One of my earliest coherent memories is the end of the 1990 Super Bowl, of the moment when Norwood's kick sailed wide and the Giants won.

After the Indians blew that Game 7 of the World Series in 1997, I threw up. But I still remember Charles Nagy flailing with his glove as Edgar Renteria's single sailed by him and into center field.

I can almost recite the 2000 Super Bowl back to you blow for blow. The one where Kurt Warner rose from obscurity stocking grocery shelves in Iowa to lead the St. Louis Rams to a Championship on the strength of his arm and a wide open offensive scheme nicknamed "The Greatest Show On Turf". But what I remember most is Steve McNair leading his Titans on one last, desperate drive, somehow escaping three defenders to get within striking distance of the goal line, with only enough time left for one more play... and then that image, where Kevin Dyson catches the ball and is tackled one yard short of the end zone as time expires. I remember how he reached out with the ball, still clawing for the goal line even though he must have known it was over. I honestly remember that moment much more vividly than, say, my own high school graduation.

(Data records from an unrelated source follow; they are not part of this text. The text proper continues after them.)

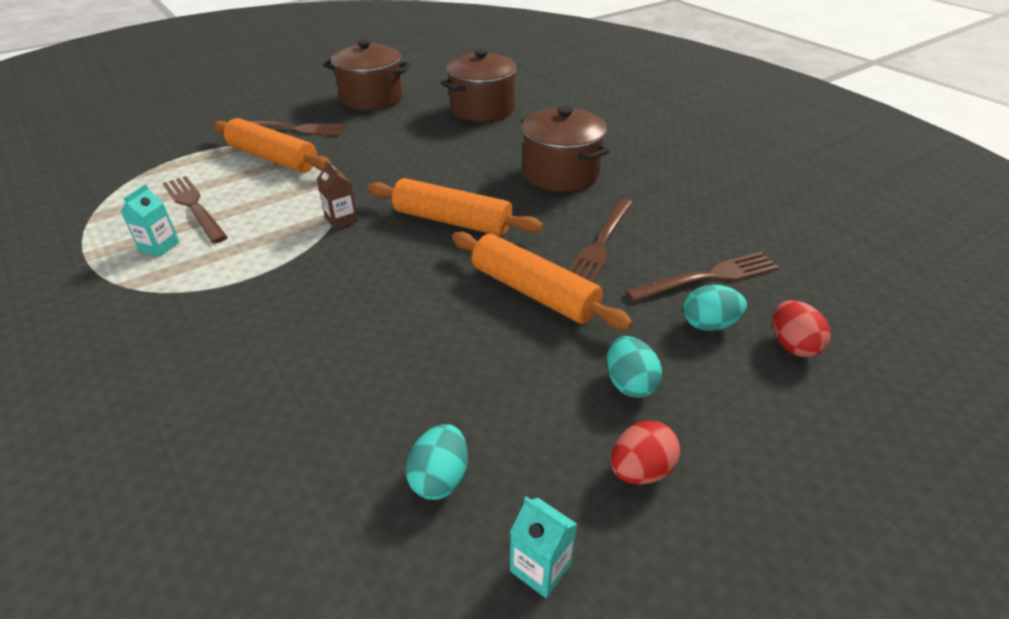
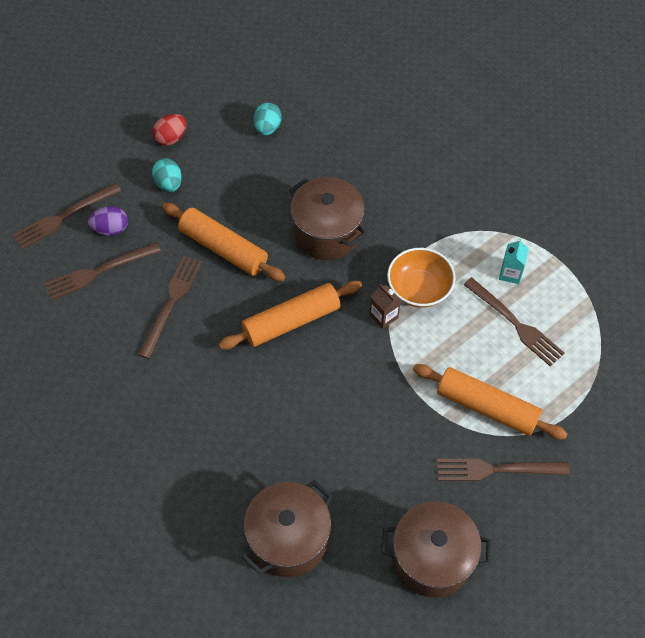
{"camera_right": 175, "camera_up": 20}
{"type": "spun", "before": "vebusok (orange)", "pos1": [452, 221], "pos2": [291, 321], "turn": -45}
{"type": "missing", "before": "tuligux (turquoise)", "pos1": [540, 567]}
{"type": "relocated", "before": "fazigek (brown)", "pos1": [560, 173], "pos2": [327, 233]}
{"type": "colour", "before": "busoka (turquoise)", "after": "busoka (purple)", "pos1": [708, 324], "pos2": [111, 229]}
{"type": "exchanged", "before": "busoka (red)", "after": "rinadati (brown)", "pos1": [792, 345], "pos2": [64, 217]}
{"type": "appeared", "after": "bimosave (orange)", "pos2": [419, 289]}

The Fiesta Bowl last night was the best game I've seen in, well, a long time. The final score alone is worthy of note: Boise State (yes, Boise State) 43-Oklahoma 42. Oklahoma is a powerhouse program with a long, storied history, and a national title within the last decade. Boise State was an upstart, filled with players who were deemed not good enough by the big west coast schools, who exploited the cursory loophole designed to make smaller schools feel like they had a shot in College Football to make it into the game. But it's not the score that made this game one of those that I will always remember. It was the way it happened. It wasn't just one play, it was a series. I will always remember Jared Zabransky faking towards his triple receiver set on the right side and then handing the ball off behind his back to Ian Johnson, and everyone, even me, screaming when they realized there was no one between Johnson and the end zone, long after I've forgotten the names and faces of my college classmates.

Call me strange, call me shallow, but I'm still a little high.